Vu de ma fenêtre 

Si beaucoup de choses sont en suspens en ce moment, l'esprit et la créativité ne souffrent d'aucune pause. Ils sont libérateurs et (re)fondateurs de ce monde à réinventer. 

 Les bibliothèques et médiathèques du Nord de La Réunion vous proposent cet espace dédié à des ateliers d'écriture numérique. Et pour ce premier atelier "Vu de ma fenêtre", venez partager vos émotions, vos ressentis, vos réflexions poétiques avec Joëlle Ecormier

Cet atelier sera ouvert durant 15 jours, du 25 avril au 10 mai 2020. 

Débranchons

En ces temps de confinement où les yeux sont rivés sur les écrans, mettons-nous à nos fenêtres et laissons notre regard se porter vers l’infiniment près et l’infiniment loin.  Élever physiquement son regard, lui faire prendre de la hauteur, de la distance, c’est aussi une façon d’élever son esprit au-dessus de la peur, et lui permettre de se régénérer pour mieux affronter ce qui est là.

Regardons

Retrouvons une attention à ce qui nous entoure, aux petits détails perdus de vue dans la grande course du quotidien, regardons vraiment et habillons l’ordinaire de notre poésie.

Écrivons

 Chacun peut contribuer selon ses envies, ses capacités et ses aptitudes créatives. Les enfants ne maîtrisant pas l’écrit pourront dicter à un plus avancé.

Ouvrons nos fenêtres aux autres

Les textes sont publiés et accessibles sur ce blog.
Auteur et autrices de La Réunion, envoyez vos contributions afin de faire partager vos vues d’artistes !



Lire à la fenêtre

Vu de ma fenêtre, il y a des nuages blancs qui passent.
Un chat orange marche dans la rue déserte. 

Belles Vues

Parmi les textes transmis, les coups de cœur de Joëlle Ecormier

Née à la Réunion. Joëlle Ecormier est romancière et

autrice de littérature jeunesse. Elle a publié plus d'une trentaine

de livres dont plusieurs ont étés primés et traduits à l’étranger.
Elle anime des ateliers d’écriture pour tous les publics depuis 2001.

===============

[DÉTAILS DE L'EXERCICE]: Écrivez la suite de la page sur l'atelier d'écriture « Vu de ma fenêtre », en reprenant juste après sa dernière phrase. Les enregistrements n'ont aucun rôle dans cet exercice.

===============

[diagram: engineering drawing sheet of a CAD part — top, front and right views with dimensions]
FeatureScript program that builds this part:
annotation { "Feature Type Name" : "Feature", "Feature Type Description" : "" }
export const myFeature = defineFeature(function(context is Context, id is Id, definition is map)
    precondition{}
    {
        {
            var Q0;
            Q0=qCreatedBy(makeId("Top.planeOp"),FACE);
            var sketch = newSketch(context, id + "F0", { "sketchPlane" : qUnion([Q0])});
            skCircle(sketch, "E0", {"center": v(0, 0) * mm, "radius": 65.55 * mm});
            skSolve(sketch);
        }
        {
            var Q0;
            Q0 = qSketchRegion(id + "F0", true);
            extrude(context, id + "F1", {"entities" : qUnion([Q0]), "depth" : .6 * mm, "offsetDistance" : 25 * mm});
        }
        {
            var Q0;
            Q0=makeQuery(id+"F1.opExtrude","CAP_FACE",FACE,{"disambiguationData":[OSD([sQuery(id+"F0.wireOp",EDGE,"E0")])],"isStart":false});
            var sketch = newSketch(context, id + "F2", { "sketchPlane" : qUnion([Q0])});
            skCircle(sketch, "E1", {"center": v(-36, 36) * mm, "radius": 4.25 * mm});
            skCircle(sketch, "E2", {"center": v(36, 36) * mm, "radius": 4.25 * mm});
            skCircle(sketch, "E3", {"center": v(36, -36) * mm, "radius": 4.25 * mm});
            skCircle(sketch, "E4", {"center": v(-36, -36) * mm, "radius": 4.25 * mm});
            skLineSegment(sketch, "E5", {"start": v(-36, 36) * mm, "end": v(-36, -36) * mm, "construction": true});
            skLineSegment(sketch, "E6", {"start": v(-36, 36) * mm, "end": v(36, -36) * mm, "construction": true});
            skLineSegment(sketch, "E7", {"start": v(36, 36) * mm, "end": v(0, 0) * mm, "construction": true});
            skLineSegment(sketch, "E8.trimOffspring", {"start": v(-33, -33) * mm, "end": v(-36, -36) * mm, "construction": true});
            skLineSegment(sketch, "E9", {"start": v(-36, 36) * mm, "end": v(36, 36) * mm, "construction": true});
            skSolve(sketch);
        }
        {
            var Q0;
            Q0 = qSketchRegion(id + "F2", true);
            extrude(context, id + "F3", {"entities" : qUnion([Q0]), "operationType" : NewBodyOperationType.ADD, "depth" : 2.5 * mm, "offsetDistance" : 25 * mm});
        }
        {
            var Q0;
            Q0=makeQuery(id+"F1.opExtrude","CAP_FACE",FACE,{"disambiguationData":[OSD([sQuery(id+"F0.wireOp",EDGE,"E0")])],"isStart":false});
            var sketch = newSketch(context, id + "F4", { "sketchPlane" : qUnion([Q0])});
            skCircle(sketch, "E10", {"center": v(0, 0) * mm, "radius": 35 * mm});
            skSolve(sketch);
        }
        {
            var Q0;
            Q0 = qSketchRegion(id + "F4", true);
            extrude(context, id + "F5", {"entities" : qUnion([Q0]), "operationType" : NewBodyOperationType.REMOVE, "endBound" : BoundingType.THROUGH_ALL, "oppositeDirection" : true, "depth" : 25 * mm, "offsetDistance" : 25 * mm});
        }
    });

===============

[ZONE DE RÉPONSE]:
Site internet: http://www.joelle-ecormier.fr

Vu de la fenêtre de Joëlle Ecormier

Vu de ma fenêtre, la caravane ne passe plus,
les chiens continuent à aboyer.
Les enfants ne jouent plus sur le parking en bas.
Le ballon est prisonnier.
Les voitures dorment sur leur place de stationnement.
Les grues sont immobiles.
La route n’avance plus. Peut-être qu’elle se trompait de chemin.
Vu de ma fenêtre, tout stationne.
Sauf les oiseaux.
Les pigeons volent d’un toit à un autre,
corps droit, ailes battantes, en solitaire ou à deux.
À la fin du jour, vu de ma fenêtre, les hirondelles font leur numéro de voltige.
Qu’on ne me dise pas que les oiseaux n’éprouvent pas la joie du vol.
Vu de ma fenêtre, j’aperçois la frondaison du grand neem qui veille sur le quartier.
La grande antenne rouge et blanc en face,
pourrait-elle, à partir de maintenant, émettre des ondes calmes et douces ?
L’océan Indien n’a jamais été aussi libre, vu de ma fenêtre.
Et les nuages aussi merveilleux parce qu’ils passent.
La nuit, vu de ma fenêtre, il y a une grosse étoile très brillante à l’ouest,
ne me dites pas comment elle s’appelle,
nous nous sommes trop trompés sur le nom des choses.
Celui de l’amour, de la beauté, du bonheur, le nom de Dieu.
J’écoute l’étoile, elle dit : « Patience, la nouvelle aube vient. »
L’horizon obscurci par la nuit sait lui aussi qu’un autre bleu l’attend.
Il y a tant à aimer, vu de ma fenêtre.